Mindfulness meditation is encouraging individuals to be mindful in skills in attention and moment-to-moment awareness.  Mindfulness is learning to transform stressful situations by going through them in a skillful way, in order to get beyond them.  This is accomplished by using awareness of one's breath and body to achieve skills of relaxed observing and clarity.  Mindfulness training for children integrates mindfulness practices into a psychological model of childhood anxiety.  This program also includes basic education about anxiety and some exercises from cognitive therapy that show the links between thinking and feeling and how best to look after oneself when anxiety threatens the individual.  Techniques for children include breathing exercises, body awareness and practices in all five senses.    Mindfulness is essentially attention-control training.  By teaching children self-management techniques, their self-management of attention is likely to increase.

 

Randye and Jenny feel that working with kids helps in a preventive way, such as getting in the door before problems occur.  Research has shown that mindfulness meditation has been effective in helping with anxiety and stress management.  Recently research has shown that it helps with prevention of depressive relapse.  Randye and Jenny are adapting existing adult programs for use with children.  The program is located at The Center for Education and Psychological Services here at TC.  They recruited participants through the reading specialist program.  They have won the Dean's grant for support of mindfulness meditation and they have won outside funding from a private funding agency.  Randye started mindfulness meditation as a pilot study two years ago, now Jenny and Randye are working with 9-12 year olds.  They are doing a randomized control trial to test the efficacy of mindfulness meditation.  The first wave of the program began in November 2002 with twenty six children.  They are collecting data in November 2004. 

 

This study has been an inter-disciplinary study, it's a coordinated effort between the Clinical Psychology department, Center for Educational and Psychological services, the Reading Program and also Educational Psychology.  It has been a wonderful experience for Jenny and Randye to undertake the study at TC, because of all of the resources that TC has.  The knowledge base here at TC is very vast, and has helped to make their study strong.  They will also be speaking to individuals in teaching and curriculum to understand age differences in learning.  They have utilized the resources at TC, as much as possible. 

 

Randye and Jenny have received a great deal of positive feedback from students and parents, though they have yet to analyze the results of the study.   All of the participants are inner-city children.

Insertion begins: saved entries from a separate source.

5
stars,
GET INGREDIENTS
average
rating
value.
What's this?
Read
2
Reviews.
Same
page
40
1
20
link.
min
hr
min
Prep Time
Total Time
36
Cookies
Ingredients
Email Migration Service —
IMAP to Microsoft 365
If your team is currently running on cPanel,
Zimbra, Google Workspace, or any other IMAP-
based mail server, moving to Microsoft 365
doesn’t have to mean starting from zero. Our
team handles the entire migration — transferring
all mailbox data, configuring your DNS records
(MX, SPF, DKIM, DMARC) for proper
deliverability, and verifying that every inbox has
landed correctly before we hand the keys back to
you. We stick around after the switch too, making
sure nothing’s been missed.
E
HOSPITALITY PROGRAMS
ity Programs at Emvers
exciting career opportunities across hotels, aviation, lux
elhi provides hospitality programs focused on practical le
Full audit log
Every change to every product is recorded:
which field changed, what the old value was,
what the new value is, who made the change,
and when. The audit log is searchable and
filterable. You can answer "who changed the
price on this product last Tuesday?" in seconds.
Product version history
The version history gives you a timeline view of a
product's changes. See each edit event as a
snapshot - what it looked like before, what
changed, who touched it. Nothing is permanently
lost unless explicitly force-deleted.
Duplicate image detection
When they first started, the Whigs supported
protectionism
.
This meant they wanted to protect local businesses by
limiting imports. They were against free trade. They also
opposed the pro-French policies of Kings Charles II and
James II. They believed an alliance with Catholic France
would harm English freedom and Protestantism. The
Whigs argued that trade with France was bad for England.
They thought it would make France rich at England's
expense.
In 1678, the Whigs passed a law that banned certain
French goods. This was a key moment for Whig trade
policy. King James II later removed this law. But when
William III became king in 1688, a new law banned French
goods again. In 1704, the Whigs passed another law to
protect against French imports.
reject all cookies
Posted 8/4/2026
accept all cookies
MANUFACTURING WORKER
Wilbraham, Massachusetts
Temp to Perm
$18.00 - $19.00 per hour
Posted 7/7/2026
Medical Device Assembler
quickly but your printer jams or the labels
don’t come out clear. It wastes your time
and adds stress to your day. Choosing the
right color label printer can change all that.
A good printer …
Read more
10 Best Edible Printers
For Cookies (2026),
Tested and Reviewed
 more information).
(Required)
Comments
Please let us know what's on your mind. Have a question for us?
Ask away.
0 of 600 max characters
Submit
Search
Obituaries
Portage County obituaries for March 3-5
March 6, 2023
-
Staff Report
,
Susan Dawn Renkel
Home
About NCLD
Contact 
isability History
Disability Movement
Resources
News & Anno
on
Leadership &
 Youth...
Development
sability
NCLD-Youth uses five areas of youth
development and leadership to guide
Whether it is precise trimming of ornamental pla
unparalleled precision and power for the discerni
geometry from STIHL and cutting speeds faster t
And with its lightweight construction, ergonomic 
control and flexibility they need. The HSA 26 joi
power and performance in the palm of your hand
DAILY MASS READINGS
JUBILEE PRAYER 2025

They say that these children have been a great deal of inspiration; the fact that they have a ninety percent attention rate has been extremely amazing.  It may be a result of providing a corrective emotional experience for the participants, which they have not encountered before.  The participants have become very cohesive, and share many experiences with one another. 

 

Jenny and Randye met through Lisa Miller and Lisa has been a mentor and has provided them with unconditional emotional support.